County supervisors authorized a $4.6 million settlement in the wrongful death lawsuit filed by the family of Bill Bowers, who was shot and killed by a local sheriff’s deputy in 2016.
On Tuesday, the Los Angeles County Board of Supervisors voted to authorize payment in the civil case filed by the deceased man’s widow, Vanessa Bowers, vs. the County of Los Angeles.
Investigators with the Los Angeles County Claims Board recommended supervisors authorize the settlement of two lawsuits that were later consolidated into one.
The two lawsuits filed by Bowers’ relatives alleged wrongful death and civil rights violations by the Los Angeles County Sheriff’s Department.
County lawyers, explaining their recommendation to settle, wrote in a case summary submitted to supervisors: “Given the risks and uncertainties of litigation, a full and final settlement of these two cases is recommended.”
The $4.6 million settlement includes more than $190,534 in lawyers’ fees.
In a document made available to supervisors, investigators with the Los Angeles County Claims Board summed up the Bowers shooting this way:
Stolen Vehicle report
On Aug. 2, 2016, shortly before 9 p.m., two uniformed deputies on patrol in Castaic responded to reports of a stolen vehicle at the Rodeway Inn Motel.
Deputies spotted Bowers riding his bicycle in the parking lot.
Bowers, lawyers pointed out in their summary of the shooting, was “known from several prior contacts as a local transient, who sold drugs, and was on active probation for theft and narcotics.”
As Bowers rode his bike, they say, deputies drove up next to him and “illuminated him with the patrol car’s spotlight.”
The first deputy said through an open window, “Hey, Bill, can we talk to you?”
When Bowers looked over his shoulder at the deputies he yelled, “—k you!” and began pedaling fast as he rode away, followed by deputies.

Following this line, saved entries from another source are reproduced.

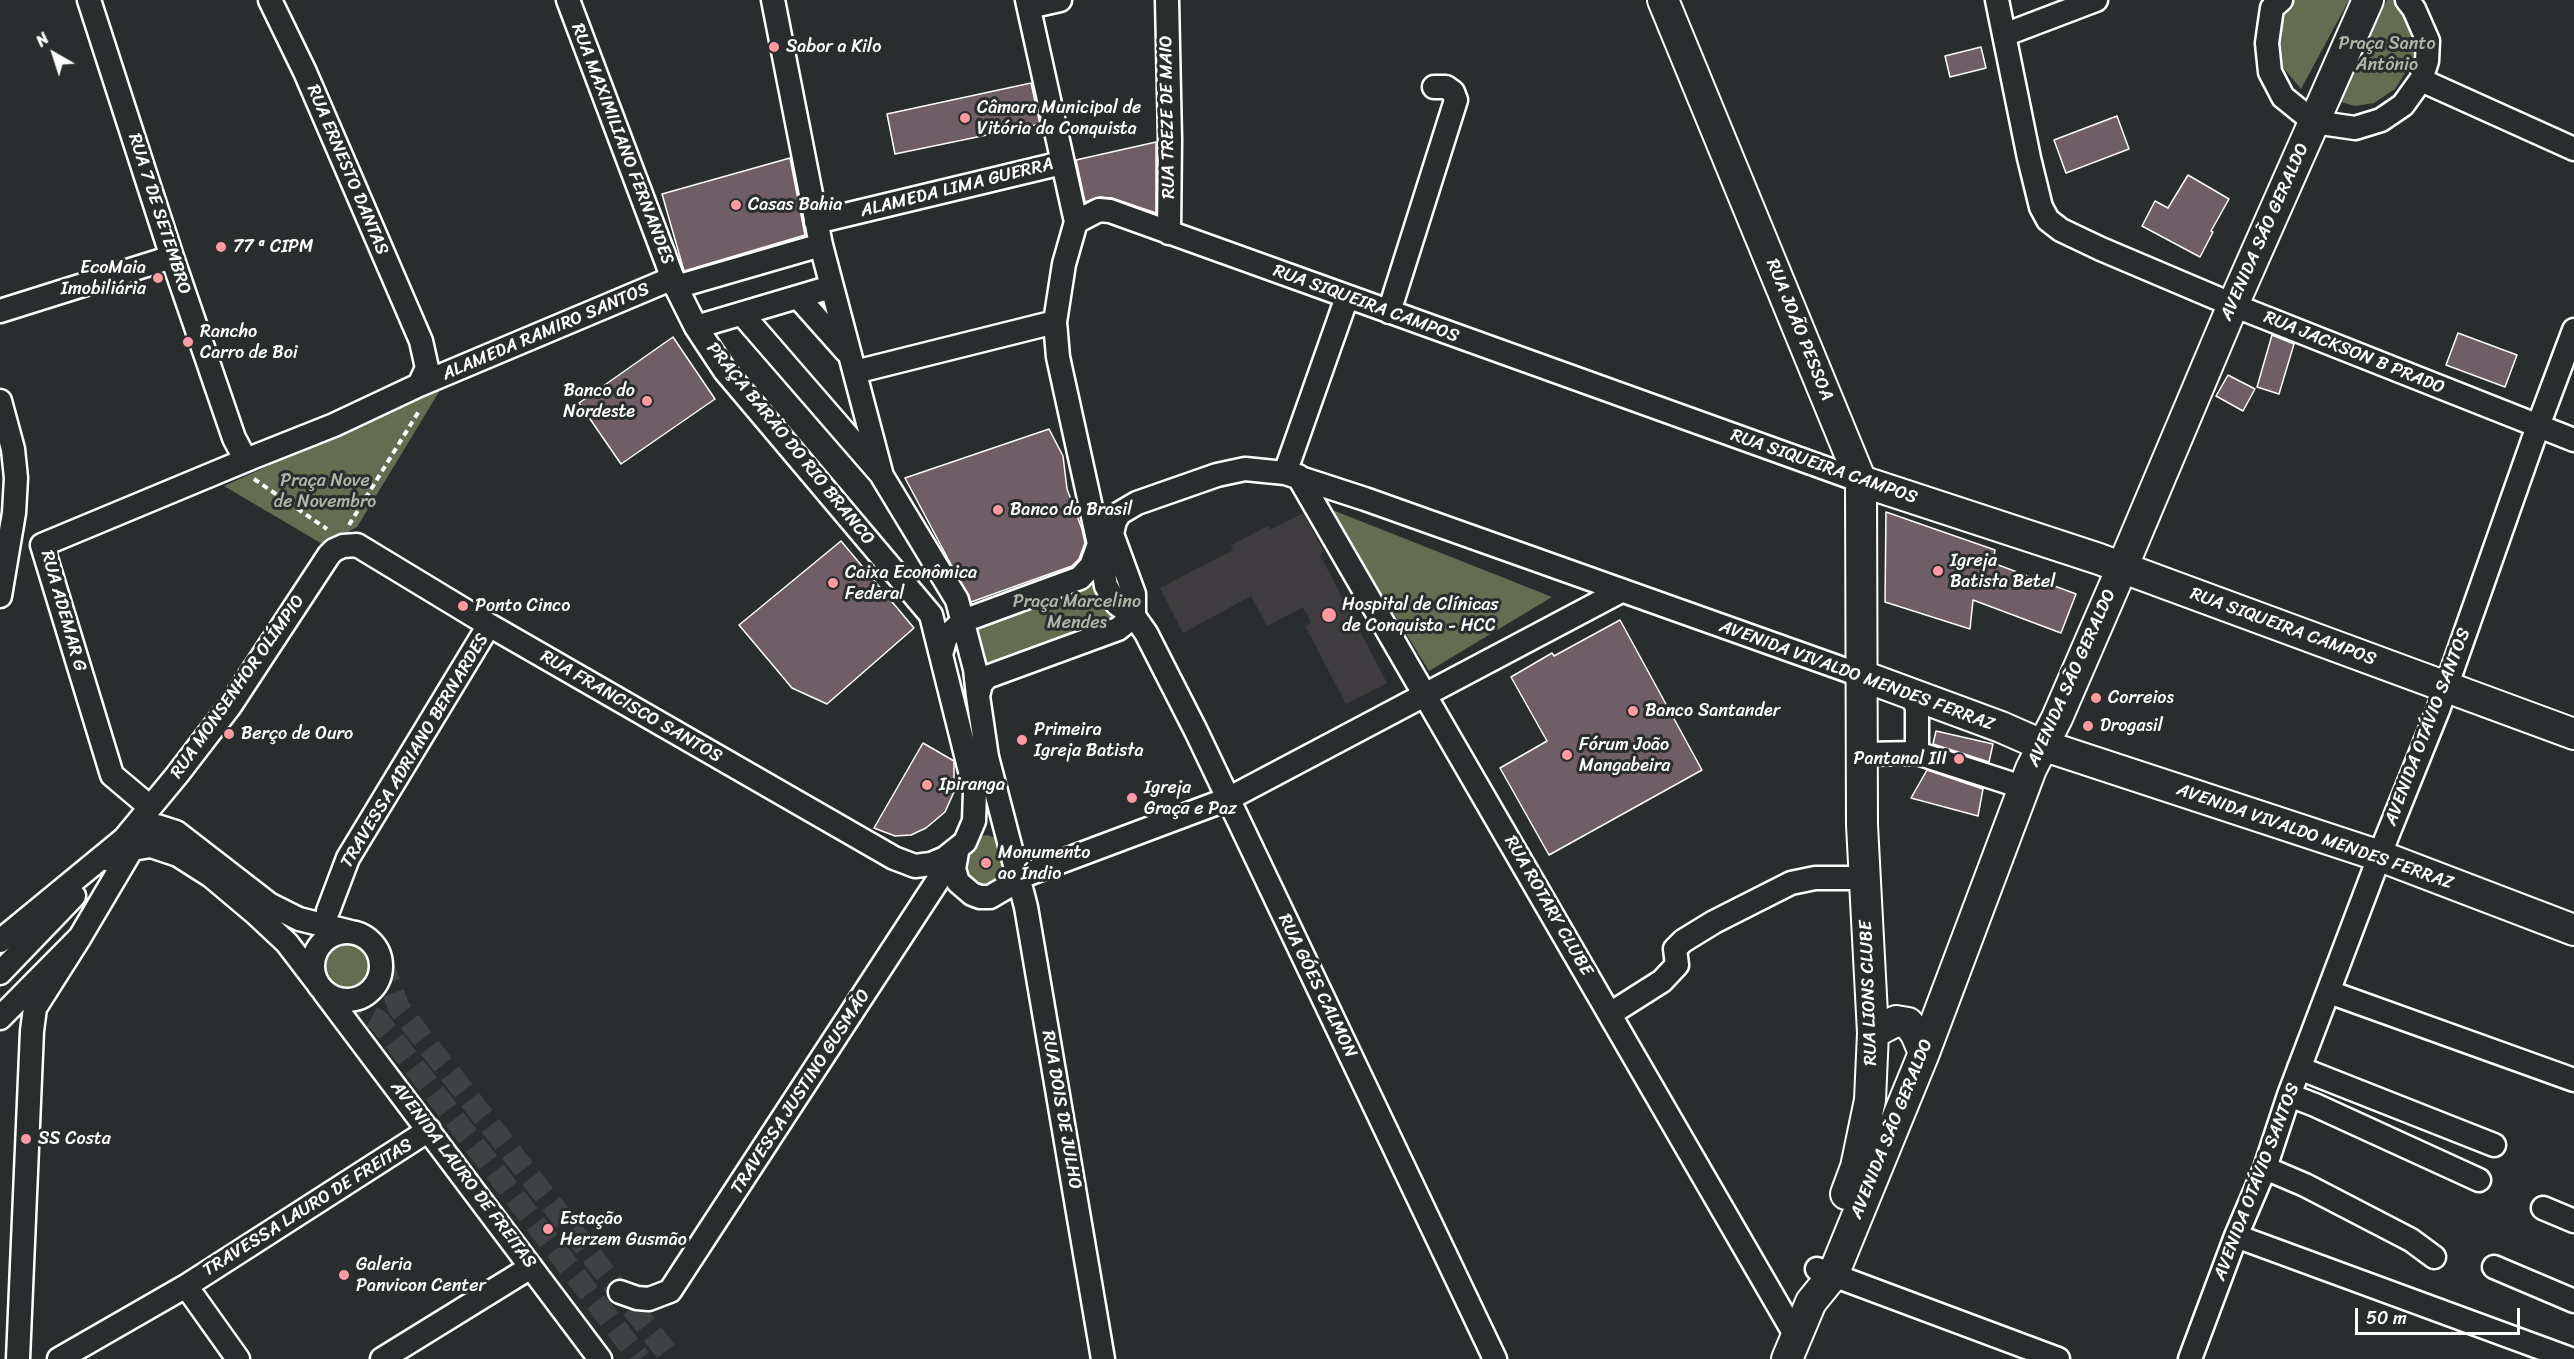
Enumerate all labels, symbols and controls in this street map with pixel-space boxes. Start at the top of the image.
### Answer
street label: RUA MAXIMILIANO FERNANDES [566,20,678,268]
north arrow [24,24,84,84]
text: N [29,25,56,54]
park label: Praça Santo Antônio [2338,33,2436,76]
street label: RUA TREZE DE MAIO [1156,35,1180,199]
place label: Sabor a Kilo [786,36,881,58]
marker: Sabor a Kilo [767,40,781,54]
street label: RUA ERNESTO DANTAS [301,82,393,258]
place label: Câmara Municipal de Vitória da Conquista [977,97,1141,140]
marker: Câmara Municipal de Vitória da Conquista [958,111,972,125]
street label: RUA 7 DE SETEMBRO [123,131,195,297]
street label: AVENIDA SÃO GERALDO [2216,140,2314,324]
street label: ALAMEDA LIMA GUERRA [858,154,1056,222]
place label: Casas Bahia [748,194,842,216]
marker: Casas Bahia [729,198,743,212]
place label: 77 ª CIPM [233,236,313,258]
marker: 77 ª CIPM [214,240,228,254]
street label: RUA JOÃO PESSOA [1761,256,1837,404]
place label: EcoMaia Imobiliária [61,257,146,300]
street label: RUA SIQUEIRA CAMPOS [1270,260,1462,348]
marker: EcoMaia Imobiliária [151,271,165,285]
street label: ALAMEDA RAMIRO SANTOS [439,279,653,385]
street label: RUA JACKSON B PRADO [2260,307,2448,399]
place label: Rancho Carro de Boi [200,321,298,364]
marker: Rancho Carro de Boi [181,335,195,349]
street label: PRAÇA BARÃO DO RIO BRANCO [701,338,879,550]
place label: Banco do Nordeste [563,380,635,422]
marker: Banco do Nordeste [640,394,654,408]
street label: RUA SIQUEIRA CAMPOS [1728,425,1920,509]
park label: Praça Nove de Novembro [274,470,376,512]
place label: Banco do Brasil [1010,499,1132,521]
marker: Banco do Brasil [991,503,1005,517]
street label: RUA ADEMAR G [35,548,91,674]
place label: Igreja Batista Betel [1950,550,2055,592]
place label: Caixa Econômica Federal [845,562,977,604]
marker: Igreja Batista Betel [1931,564,1945,578]
marker: Caixa Econômica Federal [826,576,840,590]
street label: RUA SIQUEIRA CAMPOS [2187,583,2379,671]
street label: AVENIDA SÃO GERALDO [2023,586,2121,770]
street label: RUA MONSENHOR OLÍMPIO [166,591,310,783]
park label: Praça Marcelino Mendes [1013,591,1141,634]
place label: Hospital de Clínicas de Conquista - HCC [1342,594,1498,636]
place label: Ponto Cinco [475,595,570,617]
marker: Ponto Cinco [456,599,470,613]
marker: Hospital de Clínicas de Conquista - HCC [1320,606,1338,624]
street label: AVENIDA VIVALDO MENDES FERRAZ [1716,616,1998,736]
street label: AVENIDA OTÁVIO SANTOS [2380,625,2476,829]
street label: TRAVESSA ADRIANO BERNARDES [336,630,494,872]
street label: RUA FRANCISCO SANTOS [536,646,726,768]
place label: Correios [2108,687,2174,709]
marker: Correios [2089,691,2103,705]
place label: Banco Santander [1645,700,1780,722]
marker: Banco Santander [1626,704,1640,718]
place label: Drogasil [2100,715,2163,737]
place label: Primeira Igreja Batista [1034,719,1144,762]
marker: Drogasil [2081,719,2095,733]
place label: Berço de Ouro [241,723,353,745]
marker: Berço de Ouro [222,727,236,741]
marker: Primeira Igreja Batista [1015,733,1029,747]
place label: Fórum João Mangabeira [1579,734,1670,777]
marker: Fórum João Mangabeira [1560,748,1574,762]
place label: Pantanal III [1854,748,1947,770]
marker: Pantanal III [1952,752,1966,766]
place label: Ipiranga [939,774,1005,796]
place label: Igreja Graça e Paz [1144,777,1237,820]
marker: Ipiranga [920,778,934,792]
street label: AVENIDA VIVALDO MENDES FERRAZ [2174,779,2456,895]
marker: Igreja Graça e Paz [1125,791,1139,805]
street label: RUA ROTARY CLUBE [1499,832,1597,980]
place label: Monumento ao Índio [998,842,1090,884]
marker: Monumento ao Índio [979,856,993,870]
street label: RUA GÓES CALMON [1273,911,1361,1061]
street label: RUA LIONS CLUBE [1856,920,1882,1066]
street label: TRAVESSA JUSTINO GUSMÃO [727,986,875,1198]
street label: RUA DOIS DE JULHO [1036,1029,1086,1191]
street label: AVENIDA SÃO GERALDO [1846,1036,1938,1222]
street label: AVENIDA LAURO DE FREITAS [386,1077,540,1273]
street label: AVENIDA OTÁVIO SANTOS [2209,1080,2305,1284]
place label: SS Costa [38,1128,111,1150]
marker: SS Costa [19,1132,33,1146]
street label: TRAVESSA LAURO DE FREITAS [199,1134,417,1282]
place label: Estação Herzem Gusmão [560,1208,687,1250]
marker: Estação Herzem Gusmão [541,1222,555,1236]
place label: Galeria Panvicon Center [356,1254,486,1296]
marker: Galeria Panvicon Center [337,1268,351,1282]
scale bar [2358,1296,2523,1334]
text: 50 m [2366,1302,2407,1334]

County lawyers reported in their summary that Bowers twice threw “a small object” from his right hand as he pedaled away.
Tossing small objects
Deputies believed Bowers was throwing drugs away.
Bowers then rode his bike between two motel buildings and was out of sight.
Deputies tried to find him, then spotted Bowers riding toward Castaic Road.
The first deputy then turned on the overhead lights of the patrol car, used the siren and air horn as they drove toward Bowers.
Bowers, however, continued to ride his bike on a dirt sidewalk between a chain-link fence and a tractor-trailer parked on Castaic Road.
As he continued to flee, he used one hand to reach into his pocket and appeared, one more time, to toss something over the fence. Deputies shouted for him to stop his bicycle.
Lawyers noted in their account of that night that Bowers appeared to be out of character compared to previous encounters with deputies. Deputies interpreted this to suggest Bowers may “have drugs and/or could be armed.”
“Due to poor lighting, fences, fixed objects, a parked tractor-trailer and a nearby taco truck with several patrons, the deputies again lost sight of Bowers,” according to the report.
As they drove past the tractor-trailer, they spotted Bowers’ bike left on the dirt sidewalk.
Taco truck patrons indicated to deputies that Bowers was moving north. One of the deputies began moving on foot.
The other deputy drove alongside his partner. In a bid to head Bowers off, the patrol car driver drove past the tractor-trailer and stopped, practically blocking the driveway of the Rodeway Inn.
The driving deputy got out of his cruiser and moved in front of the tractor-trailer until he spotted Bowers walking toward him.
“The first deputy sheriff contacted the decedent, pointed his firearm at him, activated the gun light, and said, ‘Bill, stop, let me see your hand.’”
Bowers, the lawyers contend, did not comply and continued walking toward the first deputy.
The first deputy saw Bowers raise his hands up from his waistband toward his chest, they wrote. “The decedent cupped his hands together and appeared to be holding an object, now at chest level.
“The first deputy sheriff feared the decedent was continuing to advance, had a gun in his hands, was taking a shooting stance and was about to shoot him.”
In fear for his life, the first deputy fired one round from his pistol, which struck Bowers on the left side of his chest, from about 5 to 10 feet away, according to the report.
Bowers fell on the dirt sidewalk next to the passenger side of the tractor trailer.
Deputies held Bowers at gunpoint until backup units arrived. When they checked Bowers for signs of life, they found none.
No weapon, no drugs
Paramedics with the Los Angeles County Fire Department carried out “life-saving efforts” that proved unsuccessful. Bowers was pronounced dead at the scene.
“No weapons were found on or near the decedent’s body,” lawyers wrote in their summary.
When the path Bowers rode on his bike was checked, no weapons or narcotics were found.
Blood tests later showed Bowers had amphetamine, methamphetamine and marijuana in his system.